OAKLAND — Convicted sexual predator Larry Nassar being allowed to practice for years — despite the horrific allegations that ultimately became his downfall — has rocked the Michigan State community. After practice on Tuesday, Draymond Green attempted to address the situation.
The Golden State Warriors forward expressed sympathy of Nassar’s victims. Prosecutors expect 158 victims (or family members) to make statements against the disgraced doctor, according to CNN.
“I feel sorry for the victims,” Green said. “You’ve got to live the rest of your life with that stuff. I can’t really say much to that. I’ve never experienced that. That’s never hit close to home with me. When I say close to home, obviously a female family member dealing with stuff like that.”
But he does have a 9-year-old niece who is a gymnast with dreams of being in the Olympics one day.
“I think about it in the sense of, man, she’s a few years younger and maybe she dealt with that and then maybe I’d have a completely different look on it. Not that I don’t feel sorry for the victims now, but it’ll be impossible for me to say I understand what you’re going through. I don’t understand, but I do feel for them. And I wish them well in their journey through life because it’s something that never goes away. I wish them all the best, and just recovering from that, moving forward in life and using the experience for the better if that’s at all possible.”
Green donated $3.1 million to MSU in 2015.
“I know [Nassar] doesn’t represent what Michigan State stands for,” Green said. “They say if one bad apple spoils the bunch, maybe he hurt the name of Michigan State. But one thing I know is it is a very resilient university that will recover.”
Green expressed a belief that the school will handle the scandal properly.
“They’ll do the necessary things to correct the problem, make it right as much as you can make that right,” he said. “You can never change that, you can never take that away.
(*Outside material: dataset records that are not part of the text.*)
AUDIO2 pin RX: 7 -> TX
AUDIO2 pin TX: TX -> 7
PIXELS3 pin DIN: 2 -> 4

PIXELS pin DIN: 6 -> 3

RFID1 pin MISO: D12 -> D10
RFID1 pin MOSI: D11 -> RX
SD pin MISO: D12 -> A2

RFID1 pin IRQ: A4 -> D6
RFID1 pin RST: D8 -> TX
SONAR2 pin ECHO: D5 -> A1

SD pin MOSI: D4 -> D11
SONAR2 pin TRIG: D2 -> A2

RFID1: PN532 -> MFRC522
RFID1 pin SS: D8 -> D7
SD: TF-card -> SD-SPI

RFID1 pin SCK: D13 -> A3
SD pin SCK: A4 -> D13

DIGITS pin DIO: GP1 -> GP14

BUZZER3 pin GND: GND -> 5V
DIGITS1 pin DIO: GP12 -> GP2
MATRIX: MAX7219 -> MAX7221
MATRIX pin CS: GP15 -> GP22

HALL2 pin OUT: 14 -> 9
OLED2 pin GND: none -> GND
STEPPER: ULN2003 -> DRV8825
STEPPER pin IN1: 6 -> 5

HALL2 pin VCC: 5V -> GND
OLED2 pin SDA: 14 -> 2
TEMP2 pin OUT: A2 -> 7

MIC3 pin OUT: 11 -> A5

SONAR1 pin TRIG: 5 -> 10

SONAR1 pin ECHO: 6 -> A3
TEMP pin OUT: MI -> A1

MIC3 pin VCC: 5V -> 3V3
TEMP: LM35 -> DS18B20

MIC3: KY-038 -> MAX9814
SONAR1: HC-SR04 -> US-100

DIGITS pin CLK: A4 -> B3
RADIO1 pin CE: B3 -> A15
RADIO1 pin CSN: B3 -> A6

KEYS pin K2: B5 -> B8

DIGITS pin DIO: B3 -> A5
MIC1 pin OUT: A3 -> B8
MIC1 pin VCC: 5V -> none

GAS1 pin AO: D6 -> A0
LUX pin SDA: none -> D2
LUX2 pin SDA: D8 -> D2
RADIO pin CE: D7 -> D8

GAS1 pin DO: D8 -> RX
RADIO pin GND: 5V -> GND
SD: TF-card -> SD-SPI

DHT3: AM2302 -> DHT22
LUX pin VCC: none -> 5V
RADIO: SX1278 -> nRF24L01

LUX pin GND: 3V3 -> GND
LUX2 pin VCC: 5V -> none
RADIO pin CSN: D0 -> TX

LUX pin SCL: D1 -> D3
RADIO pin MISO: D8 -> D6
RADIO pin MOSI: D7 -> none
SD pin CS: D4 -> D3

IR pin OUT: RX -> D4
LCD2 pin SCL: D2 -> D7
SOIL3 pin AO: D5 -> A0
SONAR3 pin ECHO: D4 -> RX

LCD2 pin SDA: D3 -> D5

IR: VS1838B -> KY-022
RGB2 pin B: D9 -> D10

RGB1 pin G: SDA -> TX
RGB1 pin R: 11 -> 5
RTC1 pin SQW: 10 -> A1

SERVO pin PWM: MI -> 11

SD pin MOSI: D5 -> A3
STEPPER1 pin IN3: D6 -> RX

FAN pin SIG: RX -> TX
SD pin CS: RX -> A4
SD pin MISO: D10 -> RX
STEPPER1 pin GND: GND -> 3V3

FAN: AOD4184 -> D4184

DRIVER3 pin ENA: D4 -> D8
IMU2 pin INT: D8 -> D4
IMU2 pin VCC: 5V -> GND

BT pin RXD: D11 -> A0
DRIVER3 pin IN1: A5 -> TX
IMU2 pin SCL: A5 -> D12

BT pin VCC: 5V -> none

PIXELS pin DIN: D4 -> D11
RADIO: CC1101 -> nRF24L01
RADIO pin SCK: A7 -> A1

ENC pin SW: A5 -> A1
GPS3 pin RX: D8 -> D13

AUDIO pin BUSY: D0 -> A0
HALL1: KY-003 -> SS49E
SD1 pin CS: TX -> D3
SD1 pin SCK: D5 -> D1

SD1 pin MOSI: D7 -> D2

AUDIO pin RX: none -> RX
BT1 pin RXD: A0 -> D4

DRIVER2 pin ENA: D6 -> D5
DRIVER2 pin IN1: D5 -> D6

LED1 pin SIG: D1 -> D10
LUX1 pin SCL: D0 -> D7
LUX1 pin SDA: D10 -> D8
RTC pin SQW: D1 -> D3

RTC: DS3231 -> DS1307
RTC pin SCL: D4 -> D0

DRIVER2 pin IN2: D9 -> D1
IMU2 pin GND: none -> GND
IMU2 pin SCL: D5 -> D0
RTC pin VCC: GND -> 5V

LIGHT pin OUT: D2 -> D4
But I know the university will take the necessary steps to do whatever they can to make sure it doesn’t happen again, to help the victims in any way they can and just move forward.”
So far, the administration has appeared unprepared and unequipped to properly move on from a disgrace of this proportion.
Calls for university president Lou Anna K. Simon to step down have been met with opposition and several key figures for the school have made statements that have been criticized for being tone deaf.
During a radio appearance on WVFN-AM, Trustee Joel Ferguson said the board discussed Simon’s position for just 10 minutes at the last meeting.
“There’s so many more things going on at the university than just this Nassar thing,” Ferguson said.
Ferguson went on to defend Simon because of the growth to the basketball facilities and then laughed off a suggestion that MSU is facing a similar situation to Penn State, which allowed Jerry Sandusky to use the football program to commit sexual acts against children.
“This is not Penn State,” Ferguson said. “They were dealing with their football program. … They’re smart enough to know they’re not competent to walk in here on this.”
Green’s coach and mentor, Tom Izzo, has also come under fire for his comments on Nassar.
Last Friday, Izzo said he hoped “the right person was convicted” as he supported Simon’s position at the university.
He clarified his statement on Sunday.
“On Friday night in my postgame press conference, I used the wrong words when trying to express my belief that Larry Nassar and anyone else who broke the law should be held accountable for their crimes,” Izzo said in the statement obtained by ESPN. “My overall message was, and remains, that I have tremendous admiration for the courage the survivors have shown, and that Larry Nassar has permanently damaged the lives of so many people and deserves all the punishment that he receives.”
Nassar pled guilty to 10 counts of first-degree criminal sexual conduct and the judge deciding his fate has said he will die in jail.